- **Tarea asignada 1**
Copia literalmente el fragmento del texto sobre el engagement que empieza con "Engagement (compromiso), es" y sigue hasta "su propia organización.".
- **Tarea asignada 2**
Prosigue el texto sobre el engagement a partir de su última frase.

- **Texto de lectura**
¿Engagement?

Lanzamiento de cuchillos (Parte I)

Engagement (compromiso), es el esfuerzo voluntario por parte de los trabajadores de una empresa o miembros de una organización. Cualquier miembro de la empresa, comprometido, implicado y entusiasmado con su trabajo, actúa de una forma que va más allá de las demandas que le hace su propia organización.

Raquel trabajaba en un departamento donde el silbido de los cuchillos resonaba en sus oídos cuando cruzaba el pasillo. Los compañeros marcaban sus límites y ni se salían ni dejaban entrar a nadie. Nada de comunicación. La sombra de la subcontratación les acechaba. Sus responsables se conformaban con que el trabajo saliese. Ellos necesitaban justificarse ante sus superiores.  Intentaba quitarse de la cabeza los problemas laborales cuando llegaba a casa pero era imposible

Las empresas tienen la obligación de producir. Producir es un arte en el que están implicados todos los eslabones de la cadena. Pero si el último eslabón se rompe, el trabajo realizado no sirve de nada. Y nos olvidamos de que son ellos, los empleados, son los responsables últimos de llevar a buen puerto el producto. Son el activo más importante de la empresa. Sí, es cierto, son sustituibles por otros, ¿hay alguien insustituible para las empresas actuales? ¿Alguien ha calculado el coste real de estas continuas sustituciones?

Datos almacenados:
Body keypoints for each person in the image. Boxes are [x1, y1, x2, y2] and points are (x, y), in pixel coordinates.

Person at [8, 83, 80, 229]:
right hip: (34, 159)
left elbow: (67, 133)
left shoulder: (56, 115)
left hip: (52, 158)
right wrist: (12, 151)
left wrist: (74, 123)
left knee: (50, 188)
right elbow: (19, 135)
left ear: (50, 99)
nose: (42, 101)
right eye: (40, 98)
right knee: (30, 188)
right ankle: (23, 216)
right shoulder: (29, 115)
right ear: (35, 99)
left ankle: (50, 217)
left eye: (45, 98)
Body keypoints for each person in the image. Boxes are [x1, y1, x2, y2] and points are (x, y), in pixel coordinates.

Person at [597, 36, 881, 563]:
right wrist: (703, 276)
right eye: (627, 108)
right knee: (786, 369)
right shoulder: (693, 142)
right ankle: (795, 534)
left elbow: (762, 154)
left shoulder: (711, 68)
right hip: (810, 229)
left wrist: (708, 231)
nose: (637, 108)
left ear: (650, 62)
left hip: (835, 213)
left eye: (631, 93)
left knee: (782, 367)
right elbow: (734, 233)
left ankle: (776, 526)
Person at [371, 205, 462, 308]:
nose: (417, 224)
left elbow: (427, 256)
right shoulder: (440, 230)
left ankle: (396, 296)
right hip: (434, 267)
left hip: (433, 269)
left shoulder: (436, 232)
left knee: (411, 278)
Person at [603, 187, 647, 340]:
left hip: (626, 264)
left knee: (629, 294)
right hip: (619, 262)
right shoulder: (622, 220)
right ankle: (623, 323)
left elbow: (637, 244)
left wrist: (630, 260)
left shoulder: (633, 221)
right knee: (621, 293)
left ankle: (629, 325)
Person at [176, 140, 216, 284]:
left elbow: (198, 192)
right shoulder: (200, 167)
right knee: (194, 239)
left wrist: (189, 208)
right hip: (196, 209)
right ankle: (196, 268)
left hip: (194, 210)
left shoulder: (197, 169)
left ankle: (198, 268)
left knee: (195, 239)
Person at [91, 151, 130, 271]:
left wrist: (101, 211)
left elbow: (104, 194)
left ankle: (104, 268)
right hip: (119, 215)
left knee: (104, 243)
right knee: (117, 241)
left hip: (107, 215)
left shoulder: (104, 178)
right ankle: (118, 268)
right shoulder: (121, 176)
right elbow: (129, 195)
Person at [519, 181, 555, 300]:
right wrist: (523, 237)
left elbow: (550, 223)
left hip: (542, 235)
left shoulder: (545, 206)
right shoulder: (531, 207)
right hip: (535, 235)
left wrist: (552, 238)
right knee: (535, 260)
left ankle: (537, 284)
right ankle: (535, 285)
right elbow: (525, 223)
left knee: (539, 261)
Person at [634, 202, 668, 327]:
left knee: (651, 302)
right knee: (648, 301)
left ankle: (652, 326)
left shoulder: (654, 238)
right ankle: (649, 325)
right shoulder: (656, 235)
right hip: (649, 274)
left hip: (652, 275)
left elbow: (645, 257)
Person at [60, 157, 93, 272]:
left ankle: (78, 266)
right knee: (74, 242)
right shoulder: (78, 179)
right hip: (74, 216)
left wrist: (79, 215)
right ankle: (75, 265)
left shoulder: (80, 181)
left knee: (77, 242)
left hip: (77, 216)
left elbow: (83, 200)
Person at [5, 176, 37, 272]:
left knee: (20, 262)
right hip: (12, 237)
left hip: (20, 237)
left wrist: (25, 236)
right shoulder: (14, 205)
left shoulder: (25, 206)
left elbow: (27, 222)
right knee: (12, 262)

- **Respuesta final 1**
Engagement (compromiso), es el esfuerzo voluntario por parte de los trabajadores de una empresa o miembros de una organización. Cualquier miembro de la empresa, comprometido, implicado y entusiasmado con su trabajo, actúa de una forma que va más allá de las demandas que le hace su propia organización.

- **Respuesta final 2**
Un sistema de comunicación apropiado, donde se informa sólo de lo que se debe informar. Un sistema de incentivos por productividad. Evaluación por objetivos. Por cierto, ¿Quién hace esa evaluación? Todos saben lo difícil que es repartir la “bolsa” y todos desconfían de los criterios, que aunque establecidos de antemano, pocas veces se cumplen. Un paquete de beneficios sociales, coche de empresa…

Sin embargo los empleados quieren ser tomados en cuenta. Los mandos intermedios quieren ser tomados en cuenta, los directivos quieren ser tomados en cuenta, los accionistas quieren beneficios. Las empresas que siguen descuidando las emociones de sus trabajadores están condenadas a un trasformación forzosa para seguir siendo productivos. Algo está cambiando y existe una conciencia colectiva que pide a gritos esa transformación.

La palabra es “postureo”. Políticas de engagement vacías, sin alma, como justificación a esa demanda colectiva. Es la hora de tomárselo en serio, de actuar en consecuencia, de apostar a ganador y aceptar que la productividad es compatible con la felicidad laboral.